#### Excerpt provided:
========

Wednesday, November 30, 2011

Holiday Finger Puppets


The other day I was thinking of ways to fill Abe's advent boxes and decided to design some felt finger puppets. His aunt knitted him a little glow-in-the-dark ghost for Halloween and he plays with it all the time (it haunts the attic of the Little People house), so I figured he'd enjoy some new finger puppet friends for the holidays.

There's Santa...

...and Frosty...

...Rudolph...

...an Elf...

...and a Christmas tree!


The pattern for the whole gang is available here as a free download. They're really quick and easy to make, and since my little guy and his cousin already spotted them, I know that kids love them...

...even if they're too young to know who this is.

Monday, November 28, 2011

DIY Advent Calendar

I hope everyone had a wonderful Thanksgiving! We went up north and since I can't sit in a car for three hours and not try to get something done, I spent much of the drive cutting and folding little boxes for our advent calendar. Didn't expect to have it done before December, but here it is all ready to go... 


I started by choosing some free wrapping paper designs from Gift-WrapIt.com. I played with some of the designs in Photoshop, adjusting the hues and saturation to get the colors to coordinate, and then printed them on cardstock. (I used a 65 lb. cardstock because it's light enough to cut and fold easily, but heavy enough to hold it's shape.) Then I made a box template (you can download that here), and printed it on the back of each design.


I added the numbers before cutting since I knew that would be hard to do in the car, but I think it'd be easier to figure out where to put the numbers if the box is already cut out. 


To add the numbers, I found a font I liked (Nueva Standard - 150 pt) and printed the numbers 1-25 out on a sheet of paper. I taped that piece of paper to the window and held up each box template (positioning the number I wanted in the middle of the box front) and traced it with a black Sharpie.


To assemble the boxes (make sure to fold along all the dotted lines before trying to assemble the boxes), simply bring the open sides together and tape the loose flap in place, then close the top and bottom flaps.  I found it helpful to keep a pair of scissors nearby since my amateur folding skills left uneven edges that needed to be trimmed in order to close the lids.


Insert goodies and display however you wish. Oh, and when you're done with them...just open the top and bottom and they'll fold flat for storage!

========

#### Given data:
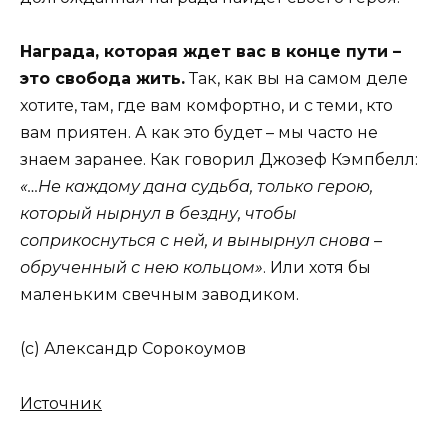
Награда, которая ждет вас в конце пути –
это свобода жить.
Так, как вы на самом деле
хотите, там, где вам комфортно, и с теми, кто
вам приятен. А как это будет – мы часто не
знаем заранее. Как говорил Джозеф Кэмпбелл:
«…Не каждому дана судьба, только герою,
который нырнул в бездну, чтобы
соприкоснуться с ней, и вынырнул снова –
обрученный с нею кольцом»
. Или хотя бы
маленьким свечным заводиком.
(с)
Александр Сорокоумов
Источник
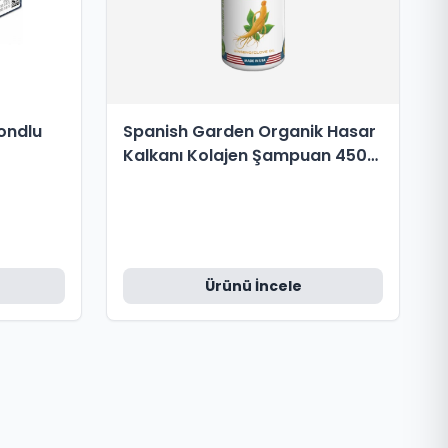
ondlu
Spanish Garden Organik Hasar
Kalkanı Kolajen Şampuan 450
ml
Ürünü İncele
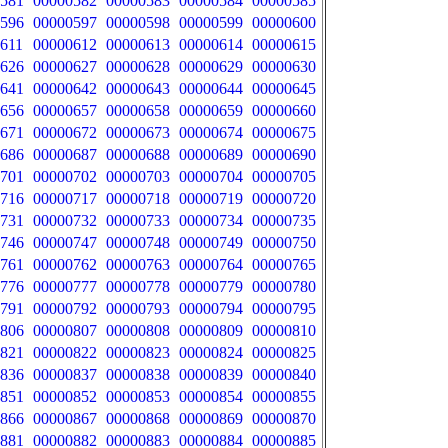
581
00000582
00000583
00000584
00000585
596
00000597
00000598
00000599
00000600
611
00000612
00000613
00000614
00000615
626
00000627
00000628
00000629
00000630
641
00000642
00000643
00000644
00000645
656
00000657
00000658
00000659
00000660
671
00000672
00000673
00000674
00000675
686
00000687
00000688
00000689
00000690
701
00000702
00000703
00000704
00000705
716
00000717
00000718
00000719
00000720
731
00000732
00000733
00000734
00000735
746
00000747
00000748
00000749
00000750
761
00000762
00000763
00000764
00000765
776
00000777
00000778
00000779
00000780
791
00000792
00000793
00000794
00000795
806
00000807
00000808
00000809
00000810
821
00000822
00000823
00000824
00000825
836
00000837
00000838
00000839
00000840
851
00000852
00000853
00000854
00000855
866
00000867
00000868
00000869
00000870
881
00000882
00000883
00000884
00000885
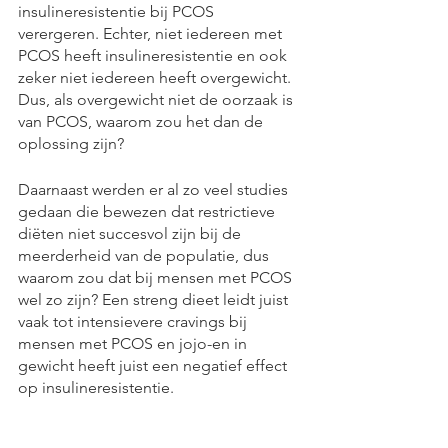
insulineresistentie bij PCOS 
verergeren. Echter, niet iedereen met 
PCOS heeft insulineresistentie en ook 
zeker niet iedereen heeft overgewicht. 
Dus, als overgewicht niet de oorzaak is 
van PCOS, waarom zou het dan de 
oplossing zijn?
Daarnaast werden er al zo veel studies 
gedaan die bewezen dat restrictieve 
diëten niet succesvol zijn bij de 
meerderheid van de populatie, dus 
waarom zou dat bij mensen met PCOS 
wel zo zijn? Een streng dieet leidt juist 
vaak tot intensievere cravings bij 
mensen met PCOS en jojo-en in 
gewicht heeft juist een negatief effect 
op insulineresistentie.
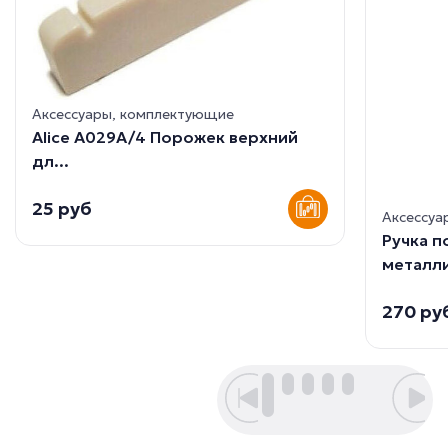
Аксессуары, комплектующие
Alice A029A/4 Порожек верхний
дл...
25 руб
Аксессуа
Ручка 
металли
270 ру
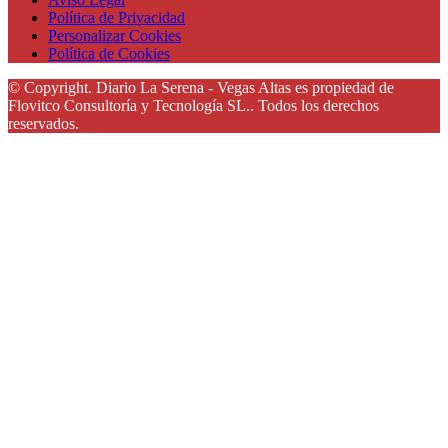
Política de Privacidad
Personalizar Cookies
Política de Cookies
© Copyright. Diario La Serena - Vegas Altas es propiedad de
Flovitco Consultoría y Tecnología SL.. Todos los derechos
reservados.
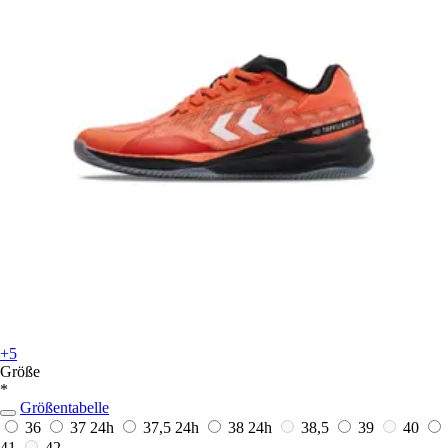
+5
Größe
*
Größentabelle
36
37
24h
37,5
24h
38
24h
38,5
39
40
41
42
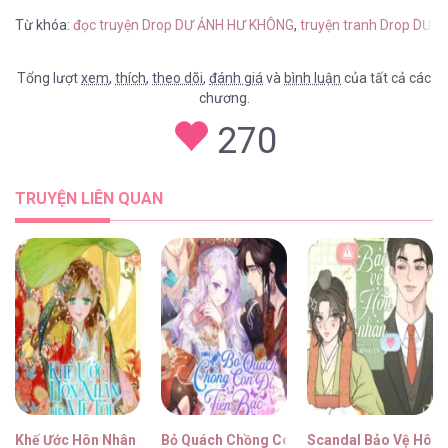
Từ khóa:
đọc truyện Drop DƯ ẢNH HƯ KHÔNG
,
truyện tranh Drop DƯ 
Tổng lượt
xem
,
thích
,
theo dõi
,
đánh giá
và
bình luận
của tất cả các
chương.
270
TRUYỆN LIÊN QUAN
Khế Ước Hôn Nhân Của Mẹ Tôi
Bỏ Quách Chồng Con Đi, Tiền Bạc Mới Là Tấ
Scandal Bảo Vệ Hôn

========

#### Exercise 1:
In the holiday craft blog excerpt, what font and size were used for the advent calendar numbers?
#### Exercise 2:
From the holiday craft blog excerpt, copy everything from "The other day" down to "for the holidays.".
#### Exercise 3:
Write what would come next in the holiday craft blog excerpt, picking up after its final sentence.

#### Expected answer 1:
Nueva Standard at 150 pt.

#### Expected answer 2:
The other day I was thinking of ways to fill Abe's advent boxes and decided to design some felt finger puppets. His aunt knitted him a little glow-in-the-dark ghost for Halloween and he plays with it all the time (it haunts the attic of the Little People house), so I figured he'd enjoy some new finger puppet friends for the holidays.

#### Expected answer 3:
Wednesday, November 23, 2011

Mini Cherry Pies

I always make a pie for Thanksgiving, but so does everybody else, and it's a tough competition when there's a kitchen full of pies. This year I decided to make something that would really stand out...mini cherry pies! I have a feeling this Thanksgiving my pies will disappear…


I used my favorite sour cherry pie recipe from Oregon Fruit Company (similar recipe found here, but I only used 1/2 cup sugar, and no food coloring, almond extract, or butter), and followed the cooking instructions for making mini pies in a muffin tin (found here). I made enough filling for one pie, which was just enough for 12 mini pies. 


They turned out great (except for some of the juices bubbling out - I accidentally cooked them at the higher temperature called for in the first recipe). Abe and I "sampled" a pie after lunch today. So good, although a little too sour for Abe's taste - add more sugar if you like it sweet!

Monday, November 21, 2011

Handprint Turkeys & a Thankful Jar

Today we made a thankful jar. We started by using brown acrylic paint to make a handprint on an empty pickle jar. 


Once that was dry, I painted some glue over the fingers, which we then covered with feathers. I thought Abe would be able to help glue the feathers on. This was his idea of helping...


Instead I had him fingerpaint the handprints we made on white paper, while I finished working on the turkey jar.


His abstract turkeys were so cute, and this is how our thankful jar turned out... 


I used a small brush to add the beak, eyes, and feet, and a little fingerprint for the waddle. 


It'll be fun to fill it with everything we're thankful for this Thanksgiving.


Of course, our little turkey is at the top of the list!

Friday, November 18, 2011

Tiny Prints

I love designing baby announcements and Christmas cards, but with an active baby and a busy photography business, it's hard to find the time to design. Luckily, there are a bunch of great companies out there that design really cute cards. The one I use and always recommend to my clients is Tiny Prints. They have so many great designs to choose from, it's really hard to pick just one.

Click on your favorites to find them at Tiny Prints!
Sophisticated Cheer - Siren

Banner of Dreams - White

Joyful Cutouts - Bright Red

Delightful Pastels - Heather

Gift Collage - Tomato

Rainbow Greetings - White

This is the design we used last year. Still one of my favorites...

Serene Sentiments - Black

It's super easy to try out the designs - I made this quick preview with a photo that I uploaded last year.

Fire and Ice - Basil

I sure do miss those chubby cheeks!

Find the whole line of holiday cards at Tiny Prints here.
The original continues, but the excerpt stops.